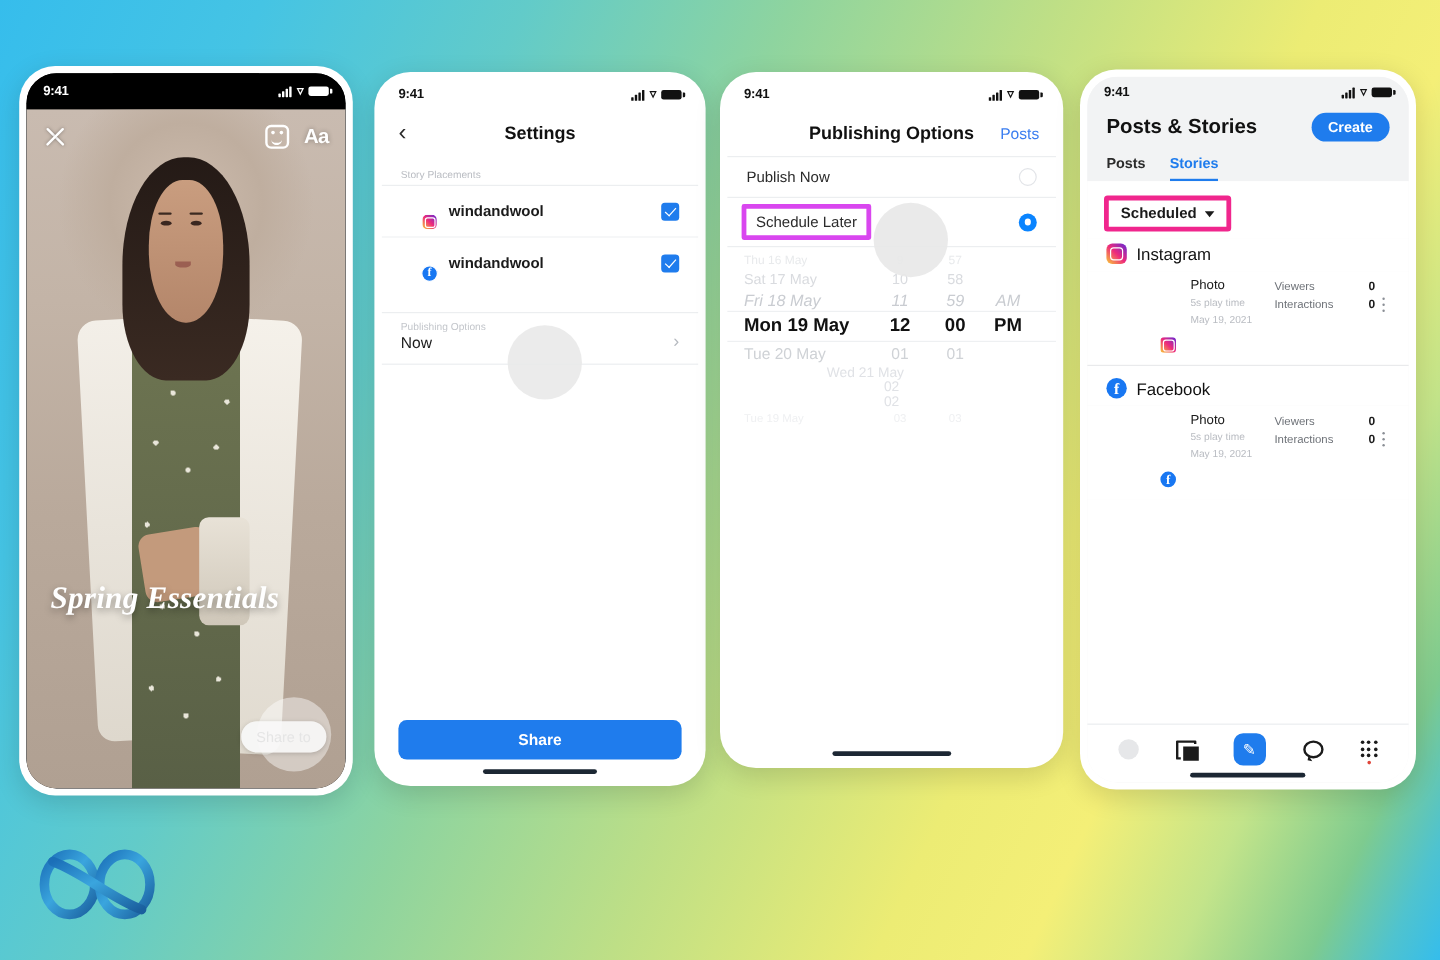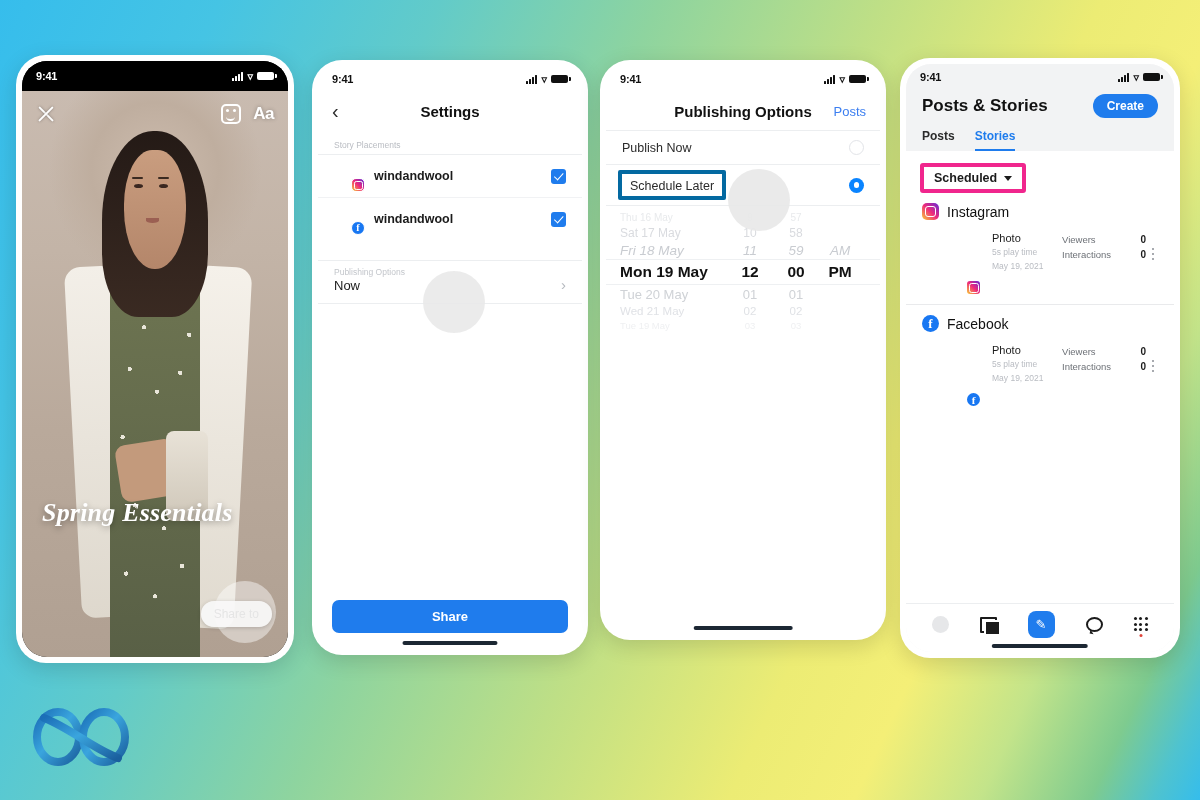--- a/index.html
+++ b/index.html
@@ -263,7 +263,7 @@
   .radio.on:after{content:"";position:absolute;left:4.6px;top:4.6px;width:5.8px;height:5.8px;
     border-radius:50%;background:#fff;}
   .hl-box{
-    border:4px solid #0369a1; padding:2px 8px; border-radius:2px;
+    border:4px solid #d946ef; padding:2px 8px; border-radius:2px;
     background:#fff; margin:-4px 0 -4px -4px;
   }
   .p3-blob{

==========

## DIRECTIONS
Your answer should be one number, the count of lines above that hold "padding".

## FINISHED TASK
2